Acciones requeridas:
**A.** Transcribe del fragmento sobre el caso Ayotzinapa el pasaje que comienza en "Apoyado en la" y termina en "Tampoco de dónde.".
**B.** Responde a partir del fragmento sobre el caso Ayotzinapa:
(i) ¿Quién dirigió el primer gobierno que trató de cerrar el caso en falso?
(ii) ¿A qué municipio y estado llegaron los estudiantes la tarde del 26 de septiembre de 2014?
(iii) ¿Qué grupo criminal de la región manejaba el negocio de heroína desde Iguala?

Fragmento de la página:
--------
Los huesos de los tres muchachos, las circunstancias en que fueron hallados, el relato a su alrededor, dibujan una de tantas puertas de entrada al universo Ayotzinapa, una de las grandes vergüenzas del México moderno, un caso que ilumina una realidad mil veces probada en el país, la cercanía –cuando no algo más– entre el crimen organizado y las diferentes esferas del Estado. Dos gobiernos han naufragado en este caso oceánico, aunque por motivos muy distintos. El primero, dirigido por Enrique Peña Nieto (2012-2018), trató de cerrarlo en falso, valiéndose de la tortura como técnica de investigación. El segundo, encabezado por Andrés Manuel López Obrador, avanzó hasta que las pesquisas toparon con las Fuerzas Armadas.
El resultado es que, a día de hoy, aún se ignora qué fue de los muchachos. Se saben algunas cosas, que llegaron al municipio de Iguala, en el Estado de Guerrero, la tarde del 26 de septiembre de 2014, con la intención de secuestrar autobuses en la terminal local, una práctica habitual. De origen humilde, los estudiantes de Ayotzinapa y del resto de las 15 normales rurales del país toman vehículos para sus viajes y luego los devuelven. En esa ocasión, los usarían para trasladarse a Ciudad de México, a conmemorar la matanza de Tlatelolco. Pero aquella tarde, cuando decenas de ellos salieron con cinco autobuses de la terminal de Iguala, policías locales y criminales les atacaron a balazos.
Apoyado en la acción u omisión de las autoridades, el grupo criminal de la región, Guerreros Unidos, que manejaba un importante negocio de producción y venta internacional de heroína desde Iguala, los cazó como animales. Los investigadores asumen actualmente que los criminales los mataron, que lo hicieron en diferentes lugares, que sus restos acabaron quemados, reducidos a pequeños fragmentos de hueso, o deshechos en ácido. Que los asesinos repartieron lo que sobró en diferentes lugares, minas abandonadas, barrancas, pozos… Pero no hay certeza de quiénes lo hicieron, dentro del enorme entramado criminal de la región. Tampoco de dónde.
--------
Material de origen:
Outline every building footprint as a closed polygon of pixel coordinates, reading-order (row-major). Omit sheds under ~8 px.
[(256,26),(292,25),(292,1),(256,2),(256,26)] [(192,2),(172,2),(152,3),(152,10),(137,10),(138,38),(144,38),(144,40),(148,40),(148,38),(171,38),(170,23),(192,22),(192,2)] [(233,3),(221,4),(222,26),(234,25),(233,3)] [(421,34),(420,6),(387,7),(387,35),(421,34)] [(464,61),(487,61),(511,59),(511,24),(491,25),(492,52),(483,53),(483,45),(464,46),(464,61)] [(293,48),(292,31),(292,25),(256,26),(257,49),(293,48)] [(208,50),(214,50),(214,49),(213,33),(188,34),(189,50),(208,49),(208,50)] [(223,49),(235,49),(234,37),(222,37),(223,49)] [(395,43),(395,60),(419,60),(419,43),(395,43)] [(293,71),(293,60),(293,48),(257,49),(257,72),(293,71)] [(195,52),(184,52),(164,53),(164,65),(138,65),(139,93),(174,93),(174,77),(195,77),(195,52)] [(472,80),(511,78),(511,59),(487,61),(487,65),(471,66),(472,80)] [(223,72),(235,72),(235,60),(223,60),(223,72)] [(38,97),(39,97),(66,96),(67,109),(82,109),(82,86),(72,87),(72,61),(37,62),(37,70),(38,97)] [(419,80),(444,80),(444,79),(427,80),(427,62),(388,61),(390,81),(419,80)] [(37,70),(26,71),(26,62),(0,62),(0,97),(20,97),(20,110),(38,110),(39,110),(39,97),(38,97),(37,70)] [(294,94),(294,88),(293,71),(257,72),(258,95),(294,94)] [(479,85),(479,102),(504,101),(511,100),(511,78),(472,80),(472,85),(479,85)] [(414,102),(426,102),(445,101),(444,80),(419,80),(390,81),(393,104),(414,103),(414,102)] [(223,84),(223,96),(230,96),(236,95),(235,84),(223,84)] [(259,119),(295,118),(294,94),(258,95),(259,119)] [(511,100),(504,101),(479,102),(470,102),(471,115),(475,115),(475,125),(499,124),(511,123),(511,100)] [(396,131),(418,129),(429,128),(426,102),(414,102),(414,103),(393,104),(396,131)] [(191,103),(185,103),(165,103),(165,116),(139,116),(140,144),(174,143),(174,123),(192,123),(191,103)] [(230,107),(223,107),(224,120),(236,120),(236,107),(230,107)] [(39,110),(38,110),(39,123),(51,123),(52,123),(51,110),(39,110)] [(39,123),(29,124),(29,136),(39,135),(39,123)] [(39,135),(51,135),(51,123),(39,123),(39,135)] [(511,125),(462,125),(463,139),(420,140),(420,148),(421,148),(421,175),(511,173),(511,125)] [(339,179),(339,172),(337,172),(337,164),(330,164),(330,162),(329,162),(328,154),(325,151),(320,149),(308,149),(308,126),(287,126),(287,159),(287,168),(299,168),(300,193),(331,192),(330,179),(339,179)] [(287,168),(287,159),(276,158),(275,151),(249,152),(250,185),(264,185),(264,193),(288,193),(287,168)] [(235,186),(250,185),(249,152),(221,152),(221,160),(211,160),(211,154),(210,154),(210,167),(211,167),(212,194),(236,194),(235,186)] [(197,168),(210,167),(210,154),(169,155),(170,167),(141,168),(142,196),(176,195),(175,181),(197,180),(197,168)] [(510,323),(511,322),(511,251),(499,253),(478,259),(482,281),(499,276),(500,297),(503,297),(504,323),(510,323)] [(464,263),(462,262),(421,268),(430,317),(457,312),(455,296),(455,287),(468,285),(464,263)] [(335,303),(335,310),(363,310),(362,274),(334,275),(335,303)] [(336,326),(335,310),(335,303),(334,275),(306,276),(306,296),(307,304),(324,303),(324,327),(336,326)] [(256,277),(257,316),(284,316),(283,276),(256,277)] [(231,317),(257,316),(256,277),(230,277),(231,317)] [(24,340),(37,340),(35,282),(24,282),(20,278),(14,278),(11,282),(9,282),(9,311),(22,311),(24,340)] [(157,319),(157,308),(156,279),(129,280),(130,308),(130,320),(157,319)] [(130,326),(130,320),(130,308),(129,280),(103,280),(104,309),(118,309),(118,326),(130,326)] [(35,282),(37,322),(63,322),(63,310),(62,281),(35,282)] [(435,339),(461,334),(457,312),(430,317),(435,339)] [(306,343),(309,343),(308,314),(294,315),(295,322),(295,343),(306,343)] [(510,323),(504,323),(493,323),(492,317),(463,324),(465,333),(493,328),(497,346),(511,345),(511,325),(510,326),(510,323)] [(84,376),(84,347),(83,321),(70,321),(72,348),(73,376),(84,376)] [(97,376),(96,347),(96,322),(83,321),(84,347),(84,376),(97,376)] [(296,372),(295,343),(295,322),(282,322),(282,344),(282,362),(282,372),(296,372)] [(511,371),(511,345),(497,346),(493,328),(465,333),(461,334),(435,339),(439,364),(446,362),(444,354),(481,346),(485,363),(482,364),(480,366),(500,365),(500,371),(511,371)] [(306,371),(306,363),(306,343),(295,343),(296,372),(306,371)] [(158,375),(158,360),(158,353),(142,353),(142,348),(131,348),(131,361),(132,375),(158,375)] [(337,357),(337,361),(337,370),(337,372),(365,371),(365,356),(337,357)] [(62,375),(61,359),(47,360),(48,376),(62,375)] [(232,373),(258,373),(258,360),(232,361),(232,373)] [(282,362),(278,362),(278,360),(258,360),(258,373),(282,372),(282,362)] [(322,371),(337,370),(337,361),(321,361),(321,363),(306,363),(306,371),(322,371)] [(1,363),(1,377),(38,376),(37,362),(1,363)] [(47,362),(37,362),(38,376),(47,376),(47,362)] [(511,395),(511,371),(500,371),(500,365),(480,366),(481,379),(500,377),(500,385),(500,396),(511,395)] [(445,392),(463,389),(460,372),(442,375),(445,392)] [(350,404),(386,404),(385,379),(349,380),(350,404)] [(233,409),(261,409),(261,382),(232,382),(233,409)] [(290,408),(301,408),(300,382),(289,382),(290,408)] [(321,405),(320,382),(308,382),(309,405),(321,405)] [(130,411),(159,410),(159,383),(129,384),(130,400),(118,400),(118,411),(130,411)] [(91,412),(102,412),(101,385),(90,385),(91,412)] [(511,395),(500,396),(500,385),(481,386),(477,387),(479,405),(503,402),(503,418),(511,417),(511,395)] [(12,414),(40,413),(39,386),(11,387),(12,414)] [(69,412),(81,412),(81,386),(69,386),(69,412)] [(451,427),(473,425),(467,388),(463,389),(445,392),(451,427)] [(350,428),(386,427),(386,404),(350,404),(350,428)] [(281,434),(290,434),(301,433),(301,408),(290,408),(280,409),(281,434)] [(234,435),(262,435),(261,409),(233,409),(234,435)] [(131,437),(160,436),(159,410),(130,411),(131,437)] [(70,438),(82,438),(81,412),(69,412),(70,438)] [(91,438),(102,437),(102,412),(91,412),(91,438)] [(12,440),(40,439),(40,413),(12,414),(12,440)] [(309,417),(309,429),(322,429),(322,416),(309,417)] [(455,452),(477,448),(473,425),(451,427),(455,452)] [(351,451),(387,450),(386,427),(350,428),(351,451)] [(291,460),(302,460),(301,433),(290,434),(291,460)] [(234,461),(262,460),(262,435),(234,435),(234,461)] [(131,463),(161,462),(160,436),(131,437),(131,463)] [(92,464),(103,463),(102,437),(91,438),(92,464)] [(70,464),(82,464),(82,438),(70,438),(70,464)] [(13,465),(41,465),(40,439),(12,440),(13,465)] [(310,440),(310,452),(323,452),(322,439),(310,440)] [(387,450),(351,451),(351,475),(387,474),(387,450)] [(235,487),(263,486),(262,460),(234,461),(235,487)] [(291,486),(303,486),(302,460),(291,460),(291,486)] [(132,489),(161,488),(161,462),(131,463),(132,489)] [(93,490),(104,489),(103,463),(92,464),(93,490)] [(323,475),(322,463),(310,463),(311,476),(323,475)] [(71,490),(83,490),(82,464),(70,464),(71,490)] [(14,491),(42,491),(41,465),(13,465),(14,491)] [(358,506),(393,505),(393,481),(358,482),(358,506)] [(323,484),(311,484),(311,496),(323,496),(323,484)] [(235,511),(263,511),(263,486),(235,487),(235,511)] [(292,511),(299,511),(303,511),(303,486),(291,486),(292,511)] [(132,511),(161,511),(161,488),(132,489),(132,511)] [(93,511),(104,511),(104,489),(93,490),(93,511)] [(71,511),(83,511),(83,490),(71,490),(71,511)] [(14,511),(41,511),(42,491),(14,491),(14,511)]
--------
Resultados finales:
**A.**
Apoyado en la acción u omisión de las autoridades, el grupo criminal de la región, Guerreros Unidos, que manejaba un importante negocio de producción y venta internacional de heroína desde Iguala, los cazó como animales. Los investigadores asumen actualmente que los criminales los mataron, que lo hicieron en diferentes lugares, que sus restos acabaron quemados, reducidos a pequeños fragmentos de hueso, o deshechos en ácido. Que los asesinos repartieron lo que sobró en diferentes lugares, minas abandonadas, barrancas, pozos… Pero no hay certeza de quiénes lo hicieron, dentro del enorme entramado criminal de la región. Tampoco de dónde.

**B.**
(i) Enrique Peña Nieto.
(ii) Al municipio de Iguala, en el Estado de Guerrero.
(iii) Guerreros Unidos.